Still excited to see the movie though #iwannasayteamcapcauseitshismoviebutithinkpickingasidewithoutbeingfullyawareofthecircumstancesandideasboughtbyallsidesisdangerousandultimitlydetramentaltooursociety
I liked Civil War, only problems I had with it were that 1) the wrong side won and 2) the ending was rubbish (Cap gets swarmed by emergency services people? Seriously?). Apparently when it was first pitched the ending was going to be that the Hulk came back, angry that Iron Man’s Illuminati had exiled him to space, causing Cap and Iron Man to join forces to stop him. That got spun off into it’s own event though (World War Hulk).
History should not look kindly on the pro-reg side. Hilariously evil things that happened as a result of the SHRA:
-the Initiative is formed, conscripting all newly super-powered people into the military. The people running the Initiative include a Skrull disguised as Hank Pym, an honest to goodness Nazi mad scientist/supervillain, and eventually Norman Osborn. They’re so incompetent they get a recruit killed in a live fire exercise on the very first day. Don’t even get me started on what they did to Cloud Nine.

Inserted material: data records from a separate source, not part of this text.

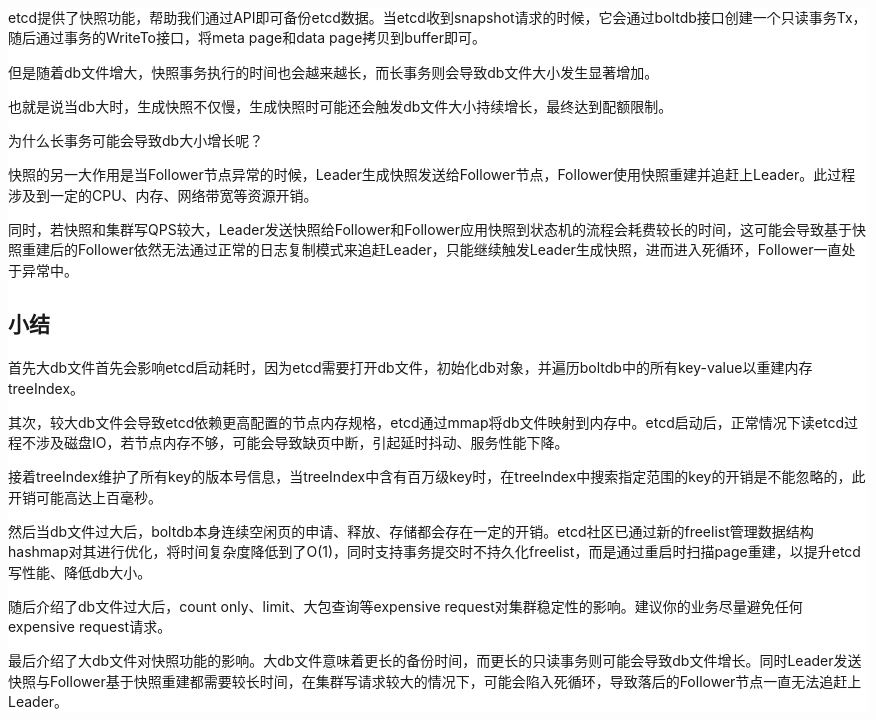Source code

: etcd提供了快照功能，帮助我们通过API即可备份etcd数据。当etcd收到snapshot请求的时候，它会通过boltdb接口创建一个只读事务Tx，随后通过事务的WriteTo接口，将meta page和data page拷贝到buffer即可。

但是随着db文件增大，快照事务执行的时间也会越来越长，而长事务则会导致db文件大小发生显著增加。

也就是说当db大时，生成快照不仅慢，生成快照时可能还会触发db文件大小持续增长，最终达到配额限制。

为什么长事务可能会导致db大小增长呢？

快照的另一大作用是当Follower节点异常的时候，Leader生成快照发送给Follower节点，Follower使用快照重建并追赶上Leader。此过程涉及到一定的CPU、内存、网络带宽等资源开销。

同时，若快照和集群写QPS较大，Leader发送快照给Follower和Follower应用快照到状态机的流程会耗费较长的时间，这可能会导致基于快照重建后的Follower依然无法通过正常的日志复制模式来追赶Leader，只能继续触发Leader生成快照，进而进入死循环，Follower一直处于异常中。

## 小结

首先大db文件首先会影响etcd启动耗时，因为etcd需要打开db文件，初始化db对象，并遍历boltdb中的所有key-value以重建内存treeIndex。

其次，较大db文件会导致etcd依赖更高配置的节点内存规格，etcd通过mmap将db文件映射到内存中。etcd启动后，正常情况下读etcd过程不涉及磁盘IO，若节点内存不够，可能会导致缺页中断，引起延时抖动、服务性能下降。

接着treeIndex维护了所有key的版本号信息，当treeIndex中含有百万级key时，在treeIndex中搜索指定范围的key的开销是不能忽略的，此开销可能高达上百毫秒。

然后当db文件过大后，boltdb本身连续空闲页的申请、释放、存储都会存在一定的开销。etcd社区已通过新的freelist管理数据结构hashmap对其进行优化，将时间复杂度降低到了O(1)，同时支持事务提交时不持久化freelist，而是通过重启时扫描page重建，以提升etcd写性能、降低db大小。

随后介绍了db文件过大后，count only、limit、大包查询等expensive request对集群稳定性的影响。建议你的业务尽量避免任何expensive request请求。

最后介绍了大db文件对快照功能的影响。大db文件意味着更长的备份时间，而更长的只读事务则可能会导致db文件增长。同时Leader发送快照与Follower基于快照重建都需要较长时间，在集群写请求较大的情况下，可能会陷入死循环，导致落后的Follower节点一直无法追赶上Leader。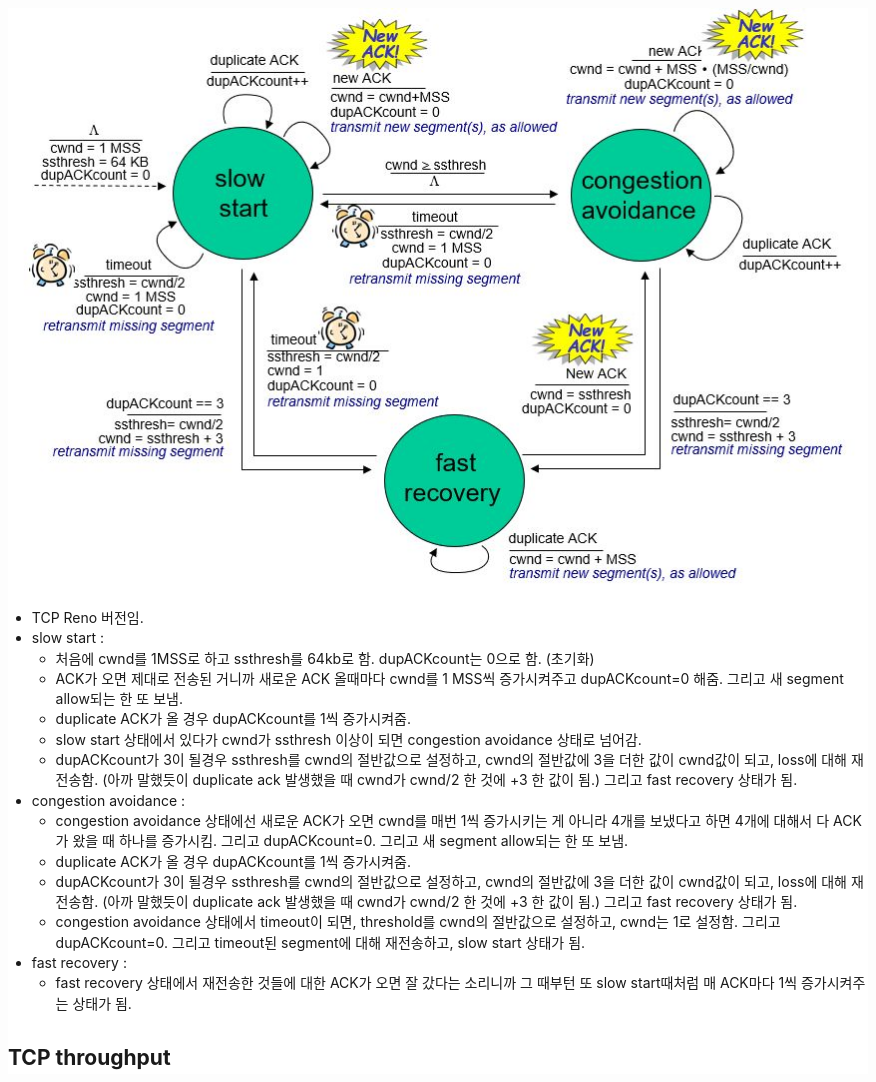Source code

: ![TCP congestion summary](./img/[네트워크]TCP_congestion_summary.jpg)

- TCP Reno 버전임.
- slow start :
    - 처음에 cwnd를 1MSS로 하고 ssthresh를 64kb로 함. dupACKcount는 0으로 함. (초기화)
    - ACK가 오면 제대로 전송된 거니까 새로운 ACK 올때마다 cwnd를 1 MSS씩 증가시켜주고 dupACKcount=0 해줌. 그리고 새 segment allow되는 한 또 보냄.
    - duplicate ACK가 올 경우 dupACKcount를 1씩 증가시켜줌.
    - slow start 상태에서 있다가 cwnd가 ssthresh 이상이 되면 congestion avoidance 상태로 넘어감.
    - dupACKcount가 3이 될경우 ssthresh를 cwnd의 절반값으로 설정하고, cwnd의 절반값에 3을 더한 값이 cwnd값이 되고, loss에 대해 재전송함. (아까 말했듯이 duplicate ack 발생했을 때 cwnd가 cwnd/2 한 것에 +3 한 값이 됨.) 그리고 fast recovery 상태가 됨.
- congestion avoidance :
    - congestion avoidance 상태에선 새로운 ACK가 오면 cwnd를 매번 1씩 증가시키는 게 아니라 4개를 보냈다고 하면 4개에 대해서 다 ACK가 왔을 때  하나를 증가시킴. 그리고 dupACKcount=0. 그리고 새 segment allow되는 한 또 보냄.
    - duplicate ACK가 올 경우 dupACKcount를 1씩 증가시켜줌.
    - dupACKcount가 3이 될경우 ssthresh를 cwnd의 절반값으로 설정하고, cwnd의 절반값에 3을 더한 값이 cwnd값이 되고, loss에 대해 재전송함. (아까 말했듯이 duplicate ack 발생했을 때 cwnd가 cwnd/2 한 것에 +3 한 값이 됨.) 그리고 fast recovery 상태가 됨.
    - congestion avoidance 상태에서 timeout이 되면, threshold를 cwnd의 절반값으로 설정하고, cwnd는 1로 설정함. 그리고 dupACKcount=0. 그리고 timeout된 segment에 대해 재전송하고, slow start 상태가 됨.
- fast recovery :
    - fast recovery 상태에서 재전송한 것들에 대한 ACK가 오면 잘 갔다는 소리니까 그 때부턴 또 slow start때처럼 매 ACK마다 1씩 증가시켜주는 상태가 됨.

## TCP throughput

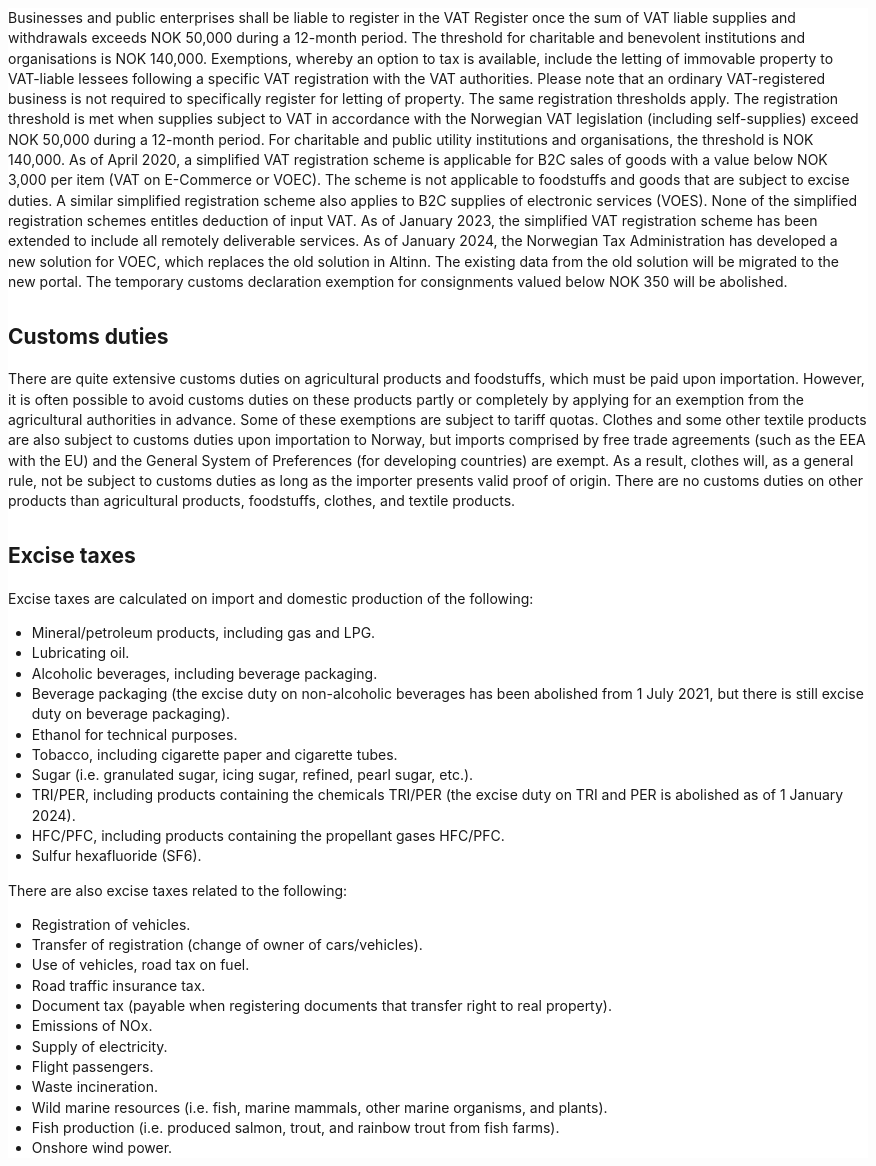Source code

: 
Businesses and public enterprises shall be liable to register in the VAT Register once the sum of VAT liable supplies and withdrawals exceeds NOK 50,000 during a 12-month period. The threshold for charitable and benevolent institutions and organisations is NOK 140,000.
Exemptions, whereby an option to tax is available, include the letting of immovable property to VAT-liable lessees following a specific VAT registration with the VAT authorities. Please note that an ordinary VAT-registered business is not required to specifically register for letting of property. The same registration thresholds apply. 
The registration threshold is met when supplies subject to VAT in accordance with the Norwegian VAT legislation (including self-supplies) exceed NOK 50,000 during a 12-month period. For charitable and public utility institutions and organisations, the threshold is NOK 140,000.
As of April 2020, a simplified VAT registration scheme is applicable for B2C sales of goods with a value below NOK 3,000 per item (VAT on E-Commerce or VOEC). The scheme is not applicable to foodstuffs and goods that are subject to excise duties. A similar simplified registration scheme also applies to B2C supplies of electronic services (VOES). None of the simplified registration schemes entitles deduction of input VAT.
As of January 2023, the simplified VAT registration scheme has been extended to include all remotely deliverable services.
As of January 2024, the Norwegian Tax Administration has developed a new solution for VOEC, which replaces the old solution in Altinn. The existing data from the old solution will be migrated to the new portal. The temporary customs declaration exemption for consignments valued below NOK 350 will be abolished.
## Customs duties
There are quite extensive customs duties on agricultural products and foodstuffs, which must be paid upon importation. However, it is often possible to avoid customs duties on these products partly or completely by applying for an exemption from the agricultural authorities in advance. Some of these exemptions are subject to tariff quotas.
Clothes and some other textile products are also subject to customs duties upon importation to Norway, but imports comprised by free trade agreements (such as the EEA with the EU) and the General System of Preferences (for developing countries) are exempt. As a result, clothes will, as a general rule, not be subject to customs duties as long as the importer presents valid proof of origin.
There are no customs duties on other products than agricultural products, foodstuffs, clothes, and textile products.
## Excise taxes
Excise taxes are calculated on import and domestic production of the following:
  * Mineral/petroleum products, including gas and LPG.
  * Lubricating oil.
  * Alcoholic beverages, including beverage packaging.
  * Beverage packaging (the excise duty on non-alcoholic beverages has been abolished from 1 July 2021, but there is still excise duty on beverage packaging). 
  * Ethanol for technical purposes.
  * Tobacco, including cigarette paper and cigarette tubes.
  * Sugar (i.e. granulated sugar, icing sugar, refined, pearl sugar, etc.).
  * TRI/PER, including products containing the chemicals TRI/PER (the excise duty on TRI and PER is abolished as of 1 January 2024). 
  * HFC/PFC, including products containing the propellant gases HFC/PFC.
  * Sulfur hexafluoride (SF6).


There are also excise taxes related to the following:
  * Registration of vehicles.
  * Transfer of registration (change of owner of cars/vehicles).
  * Use of vehicles, road tax on fuel.
  * Road traffic insurance tax.
  * Document tax (payable when registering documents that transfer right to real property).
  * Emissions of NOx.
  * Supply of electricity.
  * Flight passengers.
  * Waste incineration.
  * Wild marine resources (i.e. fish, marine mammals, other marine organisms, and plants). 
  * Fish production (i.e. produced salmon, trout, and rainbow trout from fish farms).
  * Onshore wind power.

-Iron Man blows up Atlantis, for some reason.
-Norman Osborn, convicted cop killer, is put in charge of a government backed and mandated supervillain team, the Thunderbolts.
-The Kingpin tries to have Aunt May assassinated. He’s only unsuccessful because a demon decides to help out Spider Man.
-As has previously been mentioned, Captain America is shot and (seemingly) killed.
-Luke Cage finds it impossible to buy diapers for his newborn daughter without being shot at by police.
Eventually they got rid of the SHRA when Cap took over Norman Osborn’s job. Good riddance.
I’m pretty sure Kingpin was trying to have Peter Parker assassinated, even tried to account for his spider-sense, but it still wasn’t enough and Pete still dodged it, but Aunt May just happened to still be in the firing line.
I love the original Civil War story line, and while the ending was a bit odd it’s still an amazing story.
Civil war is hands down my favourite Marvel event.
It brought up the issue of accountability for all the actions and lives lost due to careless supers.
Maybe it was hard to see Tony in such a light if he’s always been your favourite character, but you can’t deny that he’s always put his ego and his own moral compass in front of others. He and Reed were plotting out the whole thing from the shadows, once he had decided that it was the right course of action. At no stage was he ever open to negotiation.
What about the awesome Wolverine and Punisher spin offs.
Which see’s Wolverine hunting down the parties responsible for Stamford and uncovering the the whole mystery.
Finally showing the Punisher pitted against the super villains of the Marvel universe, after deciding that they had been left unaccountable for too long.
Maybe it wasn’t perfect, but it still had so much going for him.
I liked Civil War more as a part of the larger story running through all those events at the time which ended with Siege I think? I think Civil had a lot of great moments though.